Inspect the container

$ ./cseq inspect
$ docker run vanessa/cseq inspect

or a single scientific application

$ cseq inspect mapping
$ docker run vanessa/cseq inspect mapping

Run three entrypoints in a row, and bind a data directory

$ singularity run --bind data:/scif/data cseq run mapping
$ singularity run --bind data:/scif/data cseq run poisson
$ singularity run --bind data:/scif/data cseq run sorting

$ docker run -v $PWD/data:/scif/data vanessa/cseq run mapping
$ docker run -v $PWD/data:/scif/data vanessa/cseq run poisson
$ docker run -v $PWD/data:/scif/data vanessa/cseq run sorting

Create an interactive session with an application context

$ ./cseq shell mapping
$ docker run -it vanessa/cseq shell mapping

CarrierSeq Development Container

List applications

$ docker run vanessa/cseq:dev apps
$ ./cseq-dev apps
       bwa
    fqtrim
      help
    python
     seqtk
sra-toolkit

Open interactive python

$ ./cseq-dev run python
$ docker run -it vanessa/cseq:dev run python
[python] executing /bin/bash /scif/apps/python/scif/runscript
Python 2.7.9 (default, Jun 29 2016, 13:08:31) 
[GCC 4.9.2] on linux2
Type "help", "copyright", "credits" or "license" for more information.
>>> 

Load container with bwa on path

$ ./cseq-dev shell bwa
$ docker run -it vanessa/cseq:dev shell bwa
[bwa] executing /bin/bash 
$ which bwa
$ /scif/apps/bwa/bin/bwa

Details

This tutorial assumes that you are familiar with and have Docker installed on your machine. You also need to download some data files to use with your container.

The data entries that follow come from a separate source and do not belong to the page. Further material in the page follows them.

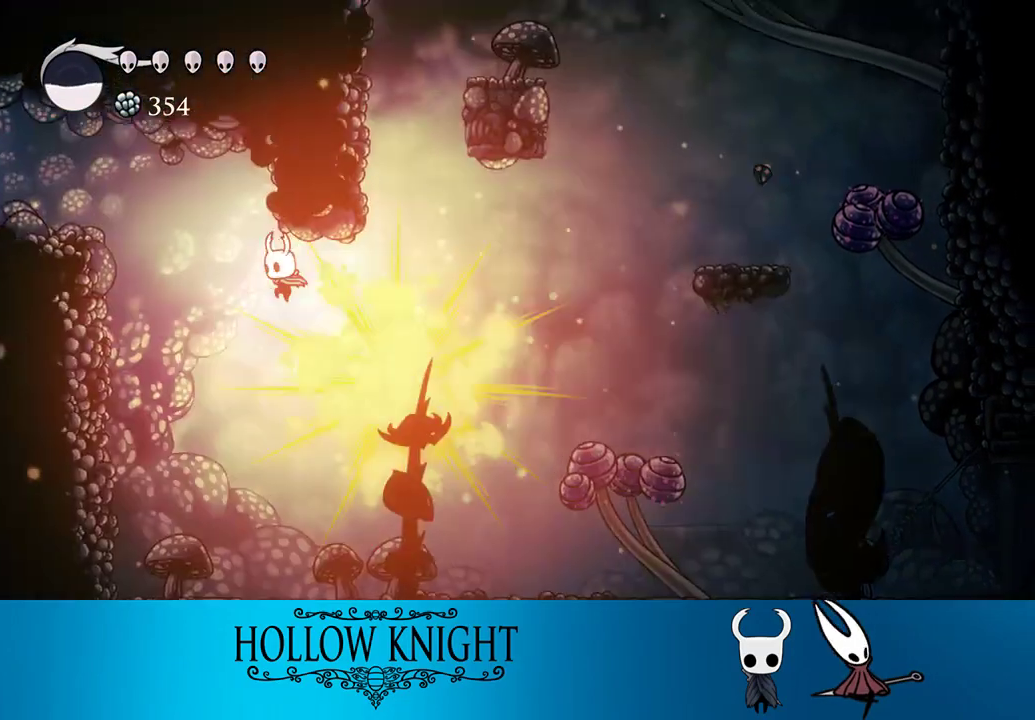
{"buttons": ["R2", "DPAD_DOWN", "DPAD_LEFT"], "events": [[33, "SQUARE", "down"], [100, "DPAD_LEFT", "up"], [317, "DPAD_LEFT", "down"], [383, "CROSS", "up"], [383, "R2", "down"], [383, "SQUARE", "up"]]}
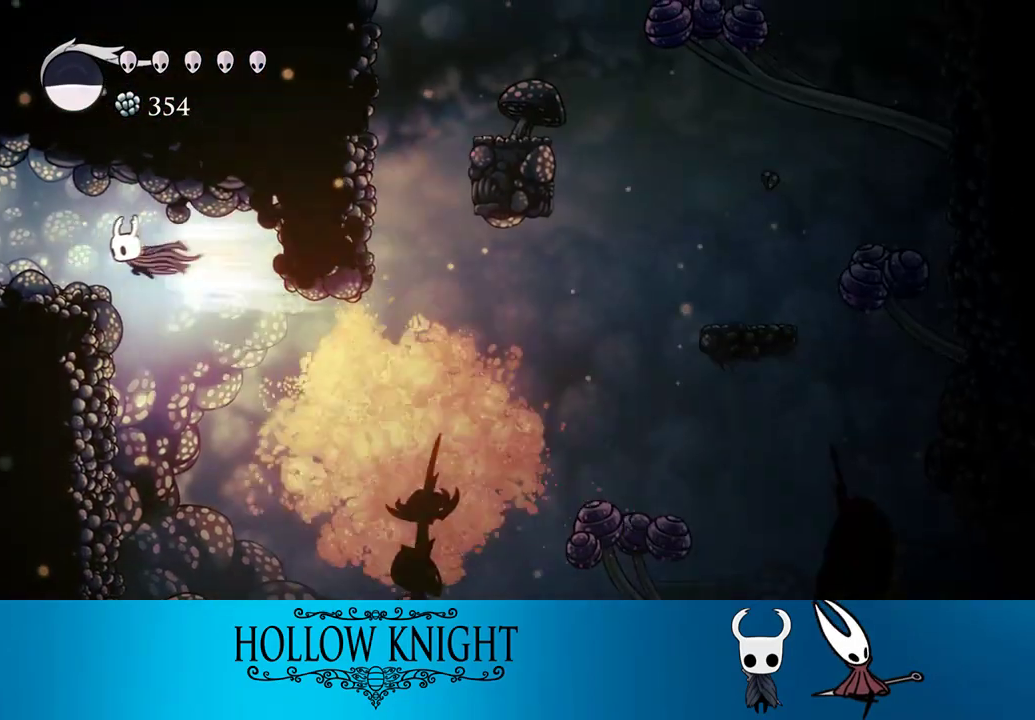
{"buttons": ["DPAD_LEFT"], "events": [[50, "DPAD_DOWN", "up"], [250, "R2", "up"]]}
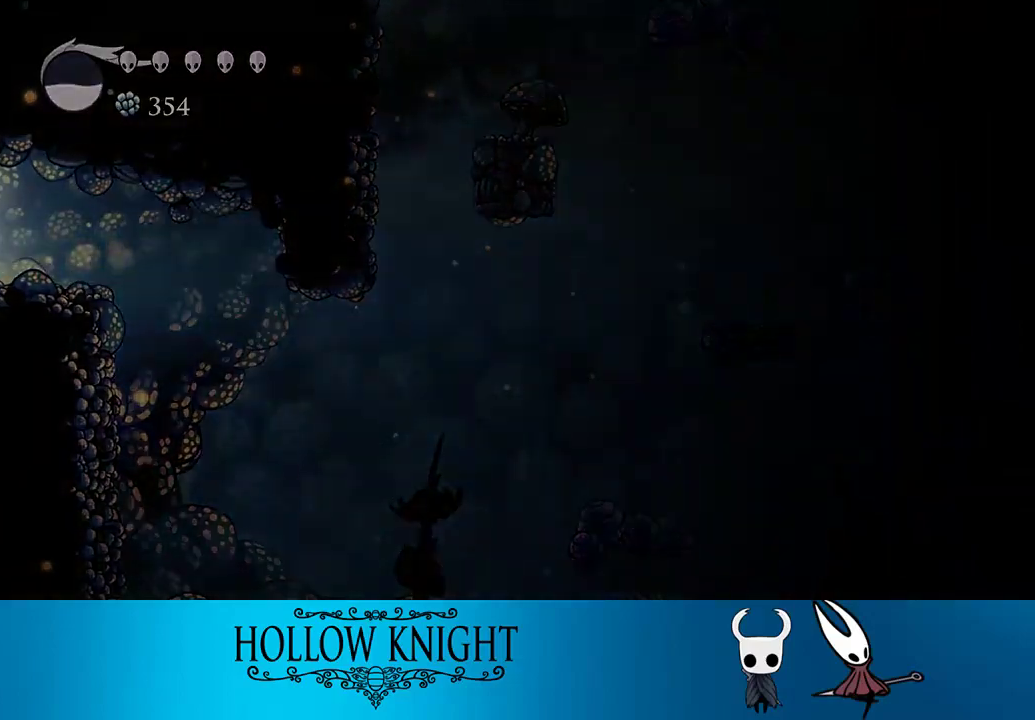
{"buttons": ["DPAD_LEFT"], "events": []}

If you aren’t familar with genomic analysis (as I’m not) you will be utterly confused about how to download data. The reference is provided in the “reference” folder of the repository, but the input data isn’t. The container was originally designed to download it’s own data, but due to a change in the sri-toolkit the original data is provided as a manual download link from Dropbox.

The SCIF Recipe

Let’s take a look at a (truncated) application definition in the scif carrierseq recipe, carrierseq.scif.

%appinstall mapping
    # Install bwa
    git clone https://github.com/lh3/bwa.git build
    cd build && git checkout v0.7.15
    make
    mv -t ../bin bwa bwakit   
    # Install fqtrim
    cd .. 
    wget https://ccb.jhu.edu/software/fqtrim/dl/fqtrim-0.9.5.tar.gz
    tar xvfz fqtrim-0.9.5.tar.gz && cd fqtrim-0.9.5 && make release
    mv fqtrim ../bin

%appenv mapping
    all_reads=$SCIF_DATA/all_reads.fastq
    bwa_threads=${CSEQ_BWATHREADS:-1}
    q_score=${CSEQ_QSCORE:-9}
    output_folder=$SCIF_DATA
    export all_reads reference_genome bwa_threads q_score output_folder

%appfiles mapping
    /python/quality_score_filter.py bin/quality_score_filter.py
%apprun mapping
    source $SCIF_APPENV_reference

    # Create all input directories
    mkdir -p $SCIF_DATA/00_bwa # map all reads to carrier reference genome
...

We have sections like these for each internal module (a SCIF application) that we want to create. The above is for the application “mapping.” These definitions are in the file carrierseq.scif and when we create the SCIF in the container it starts empty. We then install the recipe to the container. Here is the recipe ( carrierseq.scif) and installing it to (any) container comes down to installing the scif client, and pointing it at the recipe.

pip install scif
scif install carrierseq.scif

After installation, all the steps in appinstalls are performed, the various metadata, environments, and entry point run scripts are created, and we are ready to go! Let’s see what this looks like when done in a Singularity and Docker container.

CarrierSeq Scientific Filesystem (Singularity)

Singularity is a container, similar to Docker, that is secure to run in HPC environments. By way of using a Scientific Filesystem (SCIF) with Singularity, we have a lot of freedom in deciding on what level of functions we want to expose to the user. A developer will want easy access to the core tools (e.g., bwa, seqtk) while a user will likely want one level up, on the level of a collection of steps associated with some task (e.g., mapping). We will walk through the steps of building and using each one.

Setup

You first need to install Singularity. For this tutorial, we are using the development branch with the current version 2.4.x. You can install it doing the following.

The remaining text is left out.